** INSTRUCTIONS FOR THE TASK **
Copy all entries exactly, and wherever an entry holds a picture, leave that picture out.

** THE INPUT **

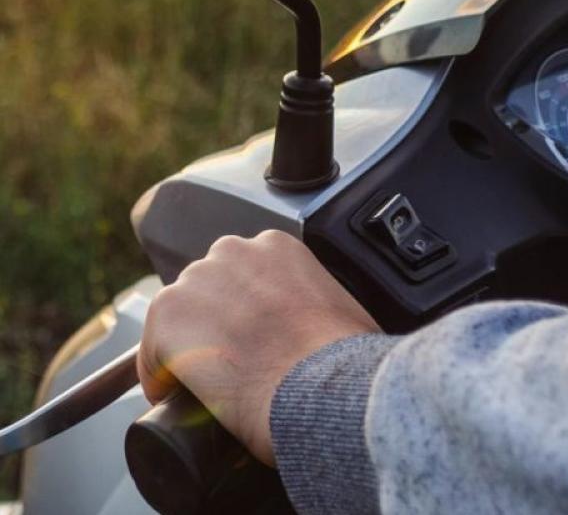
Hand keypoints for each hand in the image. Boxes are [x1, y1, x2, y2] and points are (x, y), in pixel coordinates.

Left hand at [137, 230, 381, 465]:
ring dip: (186, 346)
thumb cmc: (341, 356)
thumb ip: (319, 306)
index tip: (249, 337)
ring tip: (205, 383)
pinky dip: (158, 375)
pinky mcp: (166, 315)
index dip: (243, 310)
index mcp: (277, 246)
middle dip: (214, 323)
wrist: (320, 384)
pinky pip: (150, 351)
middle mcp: (232, 252)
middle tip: (231, 362)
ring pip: (177, 317)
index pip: (242, 274)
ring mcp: (196, 281)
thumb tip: (318, 333)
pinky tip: (175, 395)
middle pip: (206, 289)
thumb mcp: (343, 310)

** REPLY **
Hand keypoints for each hand in the image. Boxes are [x1, y1, x2, y2] and points are (x, y), in pixel coordinates.

Left hand at [137, 230, 381, 465]:
ring dip: (186, 346)
thumb cmc: (341, 356)
thumb ip: (319, 306)
index tip: (249, 337)
ring tip: (205, 383)
pinky dip: (158, 375)
pinky mcp: (166, 315)
index dip: (243, 310)
index mcp: (277, 246)
middle dip: (214, 323)
wrist: (320, 384)
pinky pip: (150, 351)
middle mcp: (232, 252)
middle tip: (231, 362)
ring pip: (177, 317)
index pip: (242, 274)
ring mcp: (196, 281)
thumb tip: (318, 333)
pinky tip: (175, 395)
middle pip: (206, 289)
thumb mcp: (343, 310)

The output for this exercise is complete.